Il provvedimento del ministero scaturisce dal mancato rispetto degli impegni assunti da parte del gestore del terminal

   Mct, l’azienda che gestisce il terminal container del porto di Gioia Tauro, sara’ messa in mora. Lo ha annunciato stamani il ministro delle Infrastrutture, Danilo Toninelli, nella sede dell’Autorita’ Portuale, dove ha incontrato i lavoratori, assicurando loro la vicinanza del governo nella vertenza che li riguarda. La messa in mora del gestore del terminal è  giustificata, ha spiegato Tonielli, dal mancato rispetto degli impegni assunti. Nei giorni scorsi, l’azienda aveva annunciato 540 esuberi in aggiunta al licenziamento di altri lavoratori poi reintegrati dalla magistratura. Toninelli, in occasione della sua precedente visita in Calabria, aveva paventato la possibile revoca della concessione al gestore del terminal. “La lettera a Mct è quasi pronta. Non me ne frega niente – ha detto il ministro – di eventuali conseguenze giudiziarie, mi interessa di non perdere neanche un posto di lavoro”.

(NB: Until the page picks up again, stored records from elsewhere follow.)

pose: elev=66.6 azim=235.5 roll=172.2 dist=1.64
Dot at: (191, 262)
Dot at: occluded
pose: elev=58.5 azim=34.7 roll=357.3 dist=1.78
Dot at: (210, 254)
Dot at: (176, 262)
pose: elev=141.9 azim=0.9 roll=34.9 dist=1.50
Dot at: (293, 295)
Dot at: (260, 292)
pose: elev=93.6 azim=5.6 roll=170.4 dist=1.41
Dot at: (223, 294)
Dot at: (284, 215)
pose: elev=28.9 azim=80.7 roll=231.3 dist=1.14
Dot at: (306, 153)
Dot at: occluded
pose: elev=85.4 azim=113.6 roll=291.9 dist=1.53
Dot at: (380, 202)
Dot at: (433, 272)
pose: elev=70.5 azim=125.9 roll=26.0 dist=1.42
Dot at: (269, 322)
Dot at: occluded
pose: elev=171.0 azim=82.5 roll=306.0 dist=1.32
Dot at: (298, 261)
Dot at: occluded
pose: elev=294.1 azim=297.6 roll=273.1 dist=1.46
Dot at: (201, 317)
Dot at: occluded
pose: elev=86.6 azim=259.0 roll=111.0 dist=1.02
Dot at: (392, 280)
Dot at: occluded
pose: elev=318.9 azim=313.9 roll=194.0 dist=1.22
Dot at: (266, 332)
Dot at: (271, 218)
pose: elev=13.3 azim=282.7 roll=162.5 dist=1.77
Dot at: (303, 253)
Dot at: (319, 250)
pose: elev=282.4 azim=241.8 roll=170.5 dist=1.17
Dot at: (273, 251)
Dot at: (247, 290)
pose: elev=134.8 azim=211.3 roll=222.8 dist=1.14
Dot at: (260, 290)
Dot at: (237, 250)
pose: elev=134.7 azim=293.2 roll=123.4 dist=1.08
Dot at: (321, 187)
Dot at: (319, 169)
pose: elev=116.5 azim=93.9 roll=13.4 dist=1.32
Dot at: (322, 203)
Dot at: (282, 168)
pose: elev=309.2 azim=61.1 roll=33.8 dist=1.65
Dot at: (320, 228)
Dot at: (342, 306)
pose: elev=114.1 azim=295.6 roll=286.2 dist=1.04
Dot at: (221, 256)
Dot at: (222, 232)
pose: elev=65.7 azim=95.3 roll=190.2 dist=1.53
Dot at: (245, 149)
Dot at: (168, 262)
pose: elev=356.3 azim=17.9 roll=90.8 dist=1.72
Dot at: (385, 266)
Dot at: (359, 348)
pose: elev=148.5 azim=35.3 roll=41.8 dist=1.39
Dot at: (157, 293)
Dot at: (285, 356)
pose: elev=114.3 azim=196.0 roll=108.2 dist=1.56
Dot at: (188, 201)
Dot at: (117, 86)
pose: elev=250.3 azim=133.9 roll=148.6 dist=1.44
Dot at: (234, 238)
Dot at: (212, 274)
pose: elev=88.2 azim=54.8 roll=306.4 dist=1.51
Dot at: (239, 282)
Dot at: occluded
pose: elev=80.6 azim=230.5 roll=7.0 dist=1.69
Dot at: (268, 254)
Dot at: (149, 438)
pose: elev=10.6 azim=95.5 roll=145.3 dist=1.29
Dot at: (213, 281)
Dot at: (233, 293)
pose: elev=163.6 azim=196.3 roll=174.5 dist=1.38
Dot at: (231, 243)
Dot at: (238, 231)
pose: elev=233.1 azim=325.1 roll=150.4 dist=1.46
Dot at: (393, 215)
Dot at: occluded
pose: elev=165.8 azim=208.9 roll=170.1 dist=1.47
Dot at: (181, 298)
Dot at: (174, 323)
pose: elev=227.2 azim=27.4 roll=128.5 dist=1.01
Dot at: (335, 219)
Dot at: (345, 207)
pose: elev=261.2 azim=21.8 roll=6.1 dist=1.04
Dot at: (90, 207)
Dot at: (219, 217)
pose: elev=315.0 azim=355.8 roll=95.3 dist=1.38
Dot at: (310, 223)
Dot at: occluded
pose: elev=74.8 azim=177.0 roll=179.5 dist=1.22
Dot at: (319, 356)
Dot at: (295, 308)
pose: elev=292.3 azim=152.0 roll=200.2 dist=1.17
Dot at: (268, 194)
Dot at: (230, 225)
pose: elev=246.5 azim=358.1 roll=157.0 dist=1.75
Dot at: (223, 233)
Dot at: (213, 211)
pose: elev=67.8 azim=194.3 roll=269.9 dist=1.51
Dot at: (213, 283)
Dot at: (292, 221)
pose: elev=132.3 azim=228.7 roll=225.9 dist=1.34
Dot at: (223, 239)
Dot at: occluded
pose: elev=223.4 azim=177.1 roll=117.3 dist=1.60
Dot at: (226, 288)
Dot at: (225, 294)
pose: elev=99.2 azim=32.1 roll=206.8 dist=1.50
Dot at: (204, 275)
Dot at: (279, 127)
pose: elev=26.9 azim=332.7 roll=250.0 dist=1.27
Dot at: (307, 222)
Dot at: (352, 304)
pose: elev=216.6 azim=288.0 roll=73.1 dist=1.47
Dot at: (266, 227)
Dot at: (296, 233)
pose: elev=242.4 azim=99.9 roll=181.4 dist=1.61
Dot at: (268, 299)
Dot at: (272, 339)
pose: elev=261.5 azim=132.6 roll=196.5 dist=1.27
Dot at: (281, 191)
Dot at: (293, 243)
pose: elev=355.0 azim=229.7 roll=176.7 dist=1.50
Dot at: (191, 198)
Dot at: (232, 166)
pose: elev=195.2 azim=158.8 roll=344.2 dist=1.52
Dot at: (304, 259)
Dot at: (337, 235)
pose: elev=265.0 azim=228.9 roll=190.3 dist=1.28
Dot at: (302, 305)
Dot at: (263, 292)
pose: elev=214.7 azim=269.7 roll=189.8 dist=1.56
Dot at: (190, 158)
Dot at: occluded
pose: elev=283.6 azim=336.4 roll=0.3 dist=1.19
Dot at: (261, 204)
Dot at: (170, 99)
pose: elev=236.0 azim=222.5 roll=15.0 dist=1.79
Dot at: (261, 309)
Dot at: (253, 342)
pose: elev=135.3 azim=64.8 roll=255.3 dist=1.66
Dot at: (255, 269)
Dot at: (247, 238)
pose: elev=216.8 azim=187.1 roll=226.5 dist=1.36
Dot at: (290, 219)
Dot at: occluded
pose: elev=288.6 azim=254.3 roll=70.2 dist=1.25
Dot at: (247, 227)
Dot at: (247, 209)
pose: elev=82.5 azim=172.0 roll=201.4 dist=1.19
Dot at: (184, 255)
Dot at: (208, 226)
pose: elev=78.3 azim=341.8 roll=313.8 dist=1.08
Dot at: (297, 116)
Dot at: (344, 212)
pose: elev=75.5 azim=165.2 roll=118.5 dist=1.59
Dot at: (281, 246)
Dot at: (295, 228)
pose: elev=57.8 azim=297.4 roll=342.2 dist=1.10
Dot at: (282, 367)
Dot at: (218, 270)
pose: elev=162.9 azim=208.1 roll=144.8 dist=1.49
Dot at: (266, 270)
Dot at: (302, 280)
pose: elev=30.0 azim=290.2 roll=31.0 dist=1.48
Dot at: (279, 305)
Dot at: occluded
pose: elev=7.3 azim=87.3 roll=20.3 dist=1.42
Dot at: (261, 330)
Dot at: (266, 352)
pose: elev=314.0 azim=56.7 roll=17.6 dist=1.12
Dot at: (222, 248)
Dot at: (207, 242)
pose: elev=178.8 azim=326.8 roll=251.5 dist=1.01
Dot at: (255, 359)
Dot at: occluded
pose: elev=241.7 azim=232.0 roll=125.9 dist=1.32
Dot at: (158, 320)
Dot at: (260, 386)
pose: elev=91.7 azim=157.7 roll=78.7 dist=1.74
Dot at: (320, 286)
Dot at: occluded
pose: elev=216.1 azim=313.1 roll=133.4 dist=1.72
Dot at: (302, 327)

“La messa in mora – ha proseguito Toninelli – dovrebbe partire nelle prossime ore, la stiamo definendo perche’ e’ un atto che non ha precedenti, ma e’ un atto che siamo obbligati a fare. E’ una concessione di 50 anni – ha aggiunto Toninelli – che riguarda un milione e mezzo di metri quadrati di suolo pubblico, in cui devi fare manutenzione, dalle gru ai pavimenti e in cui devi ottenere degli obiettivi. Nell’ultimo atto aggiuntivo alla concessione, del 2003, c’era scritto che nel 2007 i container dovevano essere 4 milioni, nel 2008 5 milioni; siamo a 2 milioni e mezzo, significa – ha concluso il ministro – che non sono stati raggiunti gli obiettivi e non sono stati mantenuti gli obblighi”.

“Voglio salvare tutti gli occupati – ha aggiunto il ministro – che meritano di lavorare, che meritano di andare a casa dalle loro famiglie con una busta paga che permetta loro di mantenere la famiglia. Delle azioni legali – ha ribadito – mi interessa ben poco. Sono convinto che se riusciamo a mettere a posto le cose e intanto far partire finalmente questo nuovo binario all’interno del porto, fare una struttura ferroviaria che possa permettere a treni di 750 metri di andare al Nord con un sacco di merci sopra che arrivano al porto di Gioia Tauro, io penso che ci sia una bella prospettiva di crescita nei prossimi anni”.